Bug 691117 - Gs cannot open lib files when directory has some SJIS letters in its name.
Summary: Gs cannot open lib files when directory has some SJIS letters in its name.
Status: NOTIFIED FIXED
Alias: None
Product: Ghostscript
Classification: Unclassified
Component: PS Interpreter (show other bugs)
Version: master
Hardware: PC Windows XP
: P2 normal
Assignee: Henry Stiles
URL:
Keywords: bountiable
Depends on:
Blocks:
 
Reported: 2010-02-18 03:05 UTC by Masaki Ushizaka
Modified: 2012-04-12 17:13 UTC (History)
2 users (show)

See Also:
Customer: 580
Word Size: ---


Attachments

Note You need to log in before you can comment on or make changes to this bug.
Description Masaki Ushizaka 2010-02-18 03:05:27 UTC
The customer reported this.

- Install GS on Japanese Windows XP.
- Create a folder named "機能", copy lib and Resource directories in it.
- Run gs with -I option specifying directories in 機能".
- GS cannot find files in there.

The customer said specifying directories by registry also results the same, I have not tried yet.

This is a classic example of "Second byte of Shift-JIS matched for backslash" case.  Japanese Windows uses Shift-JIS 
encoding for its ANSI APIs.  In Shift-JIS encoding, first byte is always greater than 0x80, but second byte may contain 
ASCII letters (0x40-0x7e).  The string "機能" (means "function") has a binary value of "0x8b 0x40 0x94 0x5c", and last 
byte is exactly same as backslash (0x5c).
When GS try to open lib files, it cut out each directory one by one (at '/' or '\') and concatenates it again.  During that, the 
directory name "機能" become broken.
To fix this, GS needs to handle path string by multi-byte aware way (search_separator() ?).  Although I am not sure if we 
should do so.

The customer also reported using English version of Windows XP does not produce this error.  I am not sure why it 
doesn't.
Comment 1 Masaki Ushizaka 2010-03-29 12:49:22 UTC
Using stdin redirect might work as a temporary solution.

- If you are using cmd.exe or batch file, then:

  C>gswin32c - <unicode_filename.ps

- If you launch gs from your code:
  1) Launch gs using cmd.exe and its redirection:

    CreateProcessW(NULL, L"C:\WINDOWS\system32\cmd.exe /c gswin32c.exe - < unicode_filename.ps", ...);

  2) or, redirect stdin by yourself:

    HANDLE hFile = CreateFileW(L"unicode_filename.ps", ...);
    STARTUPINFO si = { 0, };
    ...
    si.hStdInput = hFile;
    ...
    CreateProcess(NULL, _T("gswin32c.exe -"), ... &si, ..);
Comment 2 Masaki Ushizaka 2010-03-29 13:17:58 UTC
There is a disadvantage in stdin redirection in comment #1.  When using stdin, gs may spool its contents into temporary file, and may take more disk space and time to process.
Comment 3 Masaki Ushizaka 2010-03-30 12:26:04 UTC
Marcos, can you ask the customer if comment 1 and 2 can be their short term workaround?
(And please assign this back to me, thank you)
Comment 4 Robin Watts 2011-06-04 23:07:41 UTC
Believed fixed with:

commit 0ea739147fd02ee0e63e58c036bb63fa841ddd3c
Author: Robin Watts <Robin.Watts@artifex.com>
Date:   Sat Jun 4 22:04:12 2011 +0100

    Bug 691222: Make windows build use UTF-8 encoding.

    We change the windows builds to use the 'wmain' rather than 'main'
    entrypoints.

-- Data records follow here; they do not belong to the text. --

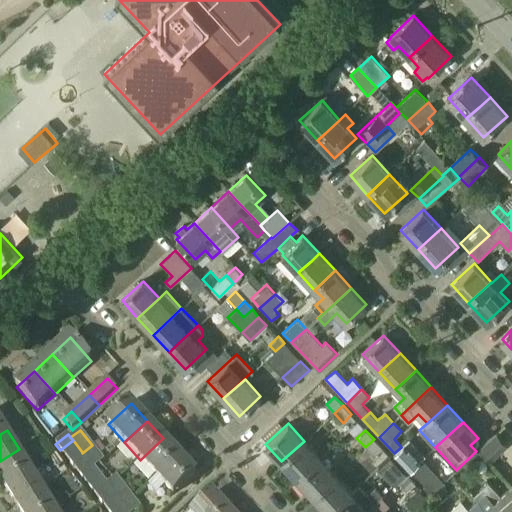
[(479,450),(487,459),(505,443),(497,434),(479,450)]
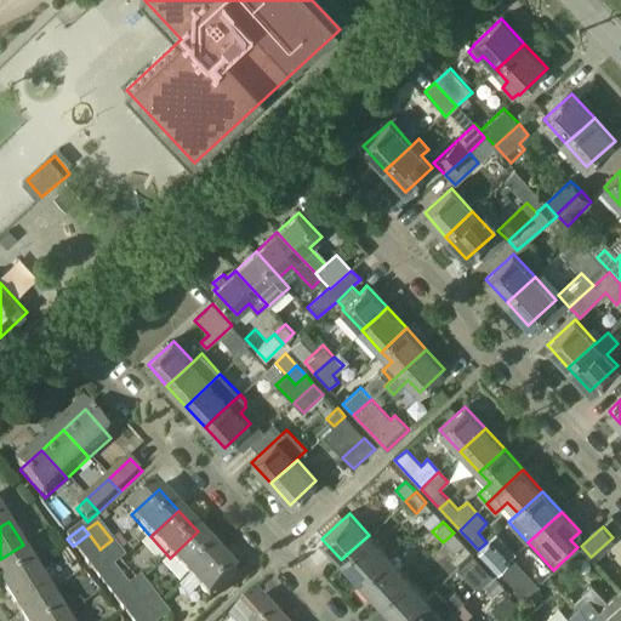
[(217,553),(198,531),(170,558),(189,579),(217,553)]
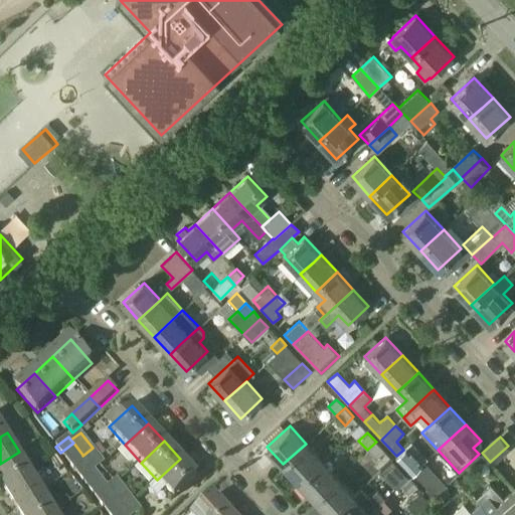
[(385,451),(376,442),(367,450),(375,459),(385,451)]
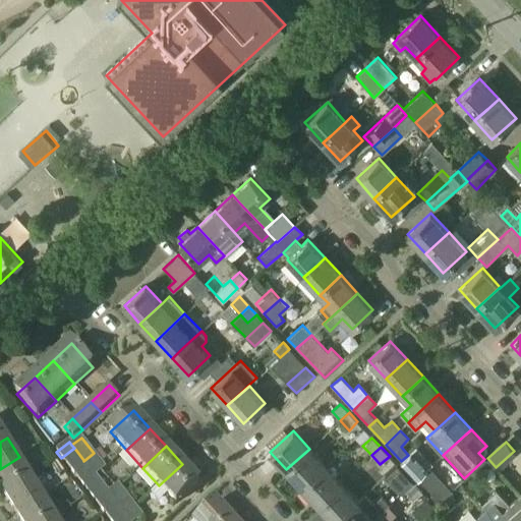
[(61,458),(70,470),(83,460),(74,448),(61,458)]
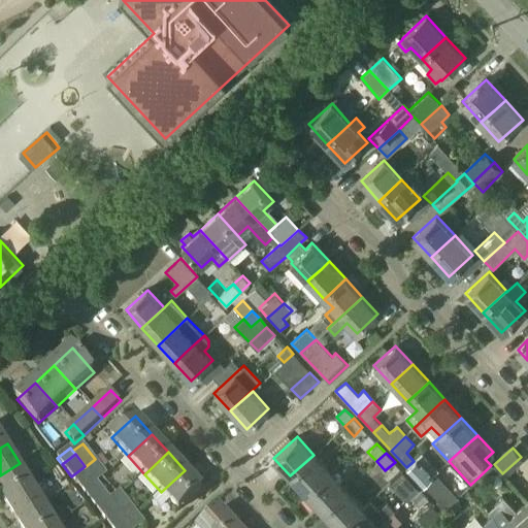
[(290,475),(306,493),(329,472),(314,455),(290,475)]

This means we get the command line supplied in 'wchar_t's
    rather than chars. We convert back to chars using UTF-8 encoding, and
    call (what was) the main entrypoint.

    This means that we can cope with unicode filenames/paths etc.

    To match the encoding, we therefore need to wrap every use of the
    filenames with the associated utf-8 -> wchar_t conversion and use
    the unicode file access functions (_wfopen instead of fopen etc)
    instead.

    Simple testing seems to indicate that this works. I think I've got
    every occurence of file access, but it's possible I've missed some. If so
    I'll fix them piecemeal as they are reported.

    This should solve bug 691222, and hopefully 691117.
Comment 5 Henry Stiles 2011-06-09 18:07:43 UTC
Looks like Robin Watts has done enough to close this one.